Energy Efficiency Ideas for 2014: Rate Escalation, RTUs and Drones

Groom CEO Jon Guerster provides his take on the near future for efficiency.

Last week, the Groom Energy team had our year-end meeting, reviewing 2013 and discussing our draft 2014 business plans. We brainstormed about energy efficiency market trends and came up with three things to watch for in 2014 -- one economic, one application and one fun, futuristic idea.

Electricity Rates

Will 2014 be the year when electricity price inflation returns?

Since the 2008 market crash, consumers and businesses have gotten used to flat to down pricing for electricity. Low single-digit escalation has been the norm.

Yet there are signs that 2014 could be different.

The first half of 2013 has already seen price escalation.
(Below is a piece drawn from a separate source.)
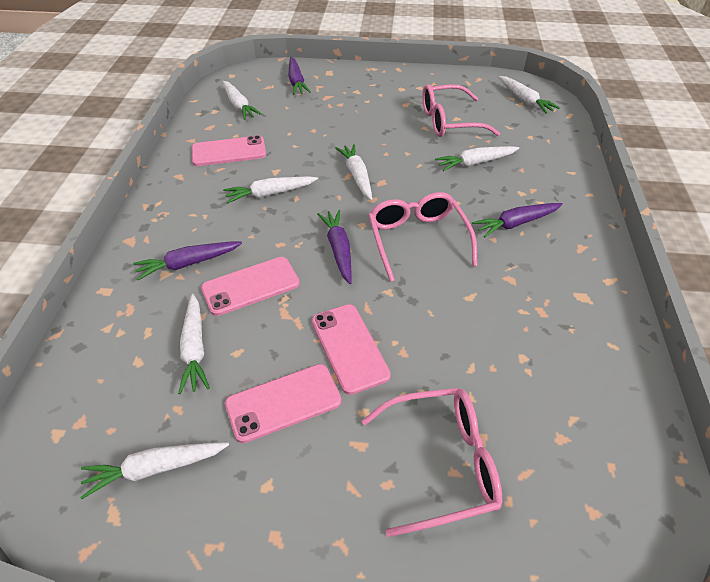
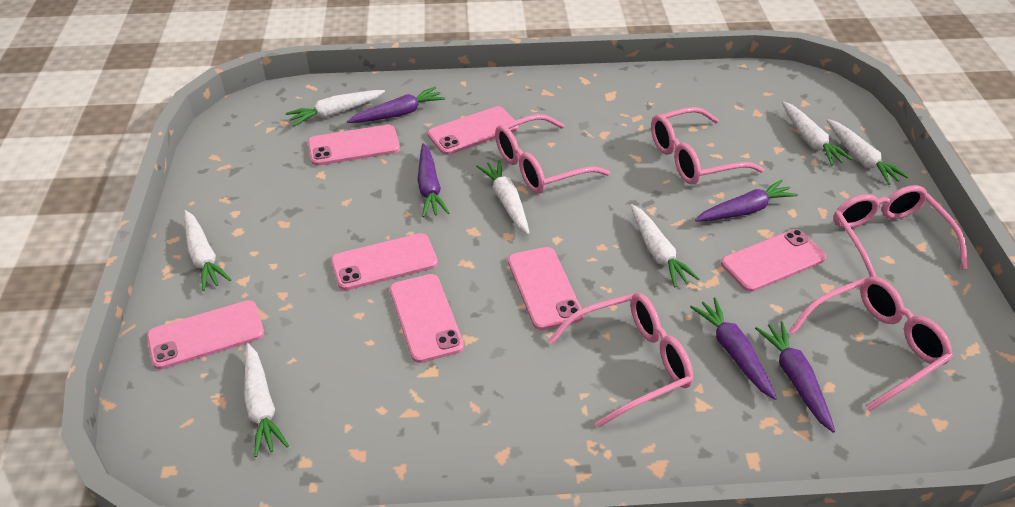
pink glasses: [362,388,502,537] [368,192,477,282] [422,84,500,137] = 3 -> [495,114,610,194] [548,293,693,427] [651,107,764,184] [789,277,953,411] [833,185,968,277] = 5
pink phone: [192,135,266,166] [201,257,300,316] [225,364,341,443] [312,304,391,395] = 4 -> [147,300,264,370] [308,125,400,166] [331,233,438,290] [390,274,464,363] [428,106,519,155] [508,247,583,330] [721,229,826,292] = 7
purple carrot: [133,241,242,280] [288,57,311,95] [317,210,352,284] [472,203,563,238] = 4 -> [347,87,445,123] [418,143,449,217] [690,297,777,400] [695,180,798,222] [755,321,835,433] = 5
Next year, some fundamental challenges may produce even bigger, longer-term pricing pressure. New England and New York have exposure as a result of limited investment in natural gas pipeline infrastructure. Texas has already seen rates rising due to higher natural gas prices coupled with no new power plants being constructed. And California’s costs are rising due to climate legislation which requires the purchase of more expensive renewable power.

It’s been a long time since our customers acknowledged any energy escalation factor in our financial return calculations -- maybe in 2014 we’ll be adding a new column to our proposals?

Rooftop Units (RTU)

Based on what our engineers are hearing from corporate customers, 2014 could be the year for RTU energy efficiency upgrades.

Historically, these big metal boxes have been out of sight and out of mind. They run long hours, consume a large percentage of a building’s energy, yet are rarely monitored or maintained with an energy mindset. The building management system (if there is one) acts purely as a scheduling box 99 percent of the time. ”End of life” was ten years ago. Break/fix is the only reason an RTU unit is visited. We’ve been to facilities where there was literally no roof access to even allow inspection of a building’s RTUs. That makes preventative maintenance difficult.

But awareness of the RTU opportunity is changing. The DOE’s Better Building Alliance has the High Performance Rooftop Unit Challenge, which is gathering steam. Facility managers who have already done low-hanging-fruit lighting upgrades know the RTU is the largest target. Demand-control ventilation, economizers, internet-based thermostats, even regular coil cleaning -- all can have fast payback without a total RTU replacement. And major utilities are increasingly inclined to support these projects with attractive incentives and are marketing their own “upgrade your RTU” programs.

In 2014, there’s energy efficiency gold on the roof (and I’m not talking solar).

Energy Audit Drones

Let’s face it, the Amazon announcement was really cool. Imagining drones delivering small packages to our door from Amazon Prime feels like The Jetsons.

And it got us thinking about how Groom Energy could use the same technology to supplement our overworked engineering team. We need to introduce a fleet of Groom Energy quadcopters, all trained to perform our on-site building energy assessments, literally on the fly. Our engineers can sit in their pajamas (tough visual, huh?) while taking video and pictures of equipment nameplates and log activity. We could then integrate utility interval data to produce real-time calculations for energy savings opportunities. And the quadcopters solve our roof access issue for RTUs.

We need to get to Brookstone before the holiday rush drains all the drone inventory. Should be a fun year.